MONTRÉAL (VN) — Norway is on a tear.
Alexander Kristoff (Katusha) took the bronze medal at the London Olympic road race. Edvald Boasson Hagen (Sky Procycling) won last month’s GP Ouest-France. And in 2011 Norwegian Thor Hushovd wore the world champion’s kit while also sharing a total of four stage wins with Boasson Hagen.
And now there’s Lars Petter Nordhaug (Sky Procycling), the third-year pro who took the 128-mile 2012 Grand Prix Cycliste de Montréal in a thoroughly convincing fashion before thousands of fans who gathered in the streets and on the grassy inclines of the city’s Mont-Royal parklands.
Nordhaug, 28, joined Sky in 2010 as a domestique. And in fact, his role was that of a worker in Montréal as well.
Riding at the service of Boasson Hagen, on the last of 17 7.5-mile laps, Nordhaug recalls that, with Boasson Hagen on his wheel, he attacked on a climb with the intent of covering any moves that would jeopardize his teammate’s chances of winning.
“But then with three Ks to go I felt super strong and I got a little gap. So then Edvald was screaming on the radio, ‘Go!’”
“I thought I was going to get beaten in the sprint, but I won,” he said.

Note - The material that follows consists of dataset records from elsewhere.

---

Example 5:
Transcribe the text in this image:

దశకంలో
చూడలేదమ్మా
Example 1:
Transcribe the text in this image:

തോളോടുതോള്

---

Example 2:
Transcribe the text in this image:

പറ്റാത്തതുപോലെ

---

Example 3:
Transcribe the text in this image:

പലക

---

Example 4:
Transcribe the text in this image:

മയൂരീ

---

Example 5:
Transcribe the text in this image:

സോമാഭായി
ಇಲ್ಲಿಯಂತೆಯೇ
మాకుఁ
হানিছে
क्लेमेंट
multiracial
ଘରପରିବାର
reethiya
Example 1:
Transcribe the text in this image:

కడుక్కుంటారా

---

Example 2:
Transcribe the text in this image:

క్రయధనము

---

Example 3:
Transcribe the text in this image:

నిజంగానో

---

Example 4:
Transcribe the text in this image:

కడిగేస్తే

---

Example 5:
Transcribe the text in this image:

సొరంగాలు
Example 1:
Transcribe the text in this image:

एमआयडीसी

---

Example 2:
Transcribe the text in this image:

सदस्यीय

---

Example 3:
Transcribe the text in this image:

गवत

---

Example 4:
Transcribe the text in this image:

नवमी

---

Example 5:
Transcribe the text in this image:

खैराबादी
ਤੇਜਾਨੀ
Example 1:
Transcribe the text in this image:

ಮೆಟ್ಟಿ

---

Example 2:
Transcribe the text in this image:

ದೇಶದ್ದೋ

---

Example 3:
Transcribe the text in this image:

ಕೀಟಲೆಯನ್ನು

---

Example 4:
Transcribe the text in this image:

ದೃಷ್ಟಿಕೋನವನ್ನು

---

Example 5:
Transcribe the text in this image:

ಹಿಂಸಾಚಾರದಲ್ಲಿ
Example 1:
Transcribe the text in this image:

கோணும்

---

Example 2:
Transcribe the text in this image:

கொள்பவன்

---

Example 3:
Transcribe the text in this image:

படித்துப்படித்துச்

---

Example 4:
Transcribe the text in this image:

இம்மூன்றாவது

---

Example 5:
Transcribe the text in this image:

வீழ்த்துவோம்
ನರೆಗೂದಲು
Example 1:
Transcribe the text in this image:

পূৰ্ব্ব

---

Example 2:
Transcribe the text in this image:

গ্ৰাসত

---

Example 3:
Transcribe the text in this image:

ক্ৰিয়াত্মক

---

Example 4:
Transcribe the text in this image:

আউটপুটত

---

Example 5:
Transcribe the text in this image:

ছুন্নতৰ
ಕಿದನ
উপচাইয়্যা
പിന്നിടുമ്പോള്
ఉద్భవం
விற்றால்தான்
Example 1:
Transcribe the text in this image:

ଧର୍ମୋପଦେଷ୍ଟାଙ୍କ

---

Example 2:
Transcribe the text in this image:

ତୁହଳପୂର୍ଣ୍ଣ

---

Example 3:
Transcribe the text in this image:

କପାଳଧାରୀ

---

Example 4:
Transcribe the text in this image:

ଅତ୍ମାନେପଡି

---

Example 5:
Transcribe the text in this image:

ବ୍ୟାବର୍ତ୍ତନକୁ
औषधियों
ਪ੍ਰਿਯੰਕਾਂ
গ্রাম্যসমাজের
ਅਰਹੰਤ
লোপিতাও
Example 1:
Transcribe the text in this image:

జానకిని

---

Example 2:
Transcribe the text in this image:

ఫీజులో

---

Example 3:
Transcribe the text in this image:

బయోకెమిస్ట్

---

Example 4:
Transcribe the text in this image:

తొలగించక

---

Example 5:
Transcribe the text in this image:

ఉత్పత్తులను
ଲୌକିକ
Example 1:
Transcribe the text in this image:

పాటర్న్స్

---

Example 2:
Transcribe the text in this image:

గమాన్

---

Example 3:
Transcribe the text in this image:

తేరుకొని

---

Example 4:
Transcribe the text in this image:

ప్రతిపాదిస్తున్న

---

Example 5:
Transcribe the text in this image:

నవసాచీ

Rabobank, which had Luis Leon Sanchez, Paul Martens, and Tom Slagter in the hunt on the last lap but put none of them on the podium, should be delighted with the result, since the soft-spoken Norwegian is moving himself and the 80 UCI points earned Sunday to the Dutch team in 2013.
While what may be North America’s largest drum circle throbbed in the background across the street, Nordhaug said that he credits his improvements and the win to increasing self confidence. “It’s my third year as a professional,” he noted.
He also said that riding with Boasson Hagen has upped his faith in himself to deliver when the bombs start going off with 5km to go. Being on the same team as the Giro and Tour stage winner “also made me believe in myself.”
Additionally, Nordhaug mentions coach Bobby Julich as a fitness and assurance booster. He has worked with the American since last October and said “I have to really thank him for most of my success.”
As for his country’s growing booty of pro cycling results, Nordhaug said “It’s great. We are starting to be a good nation.” Mentioning Kirstoff’s Olympic bronze, he added, “it gives motivation when we are more guys getting results.”
And among the younger kids in Norway, Nordhaug says the interest in cycling “is unreal.”
“Bike racing is so big. It’s the second-biggest sport in Norway now. Just wait — in 10 years you are going to see a lot of Norwegian professionals!”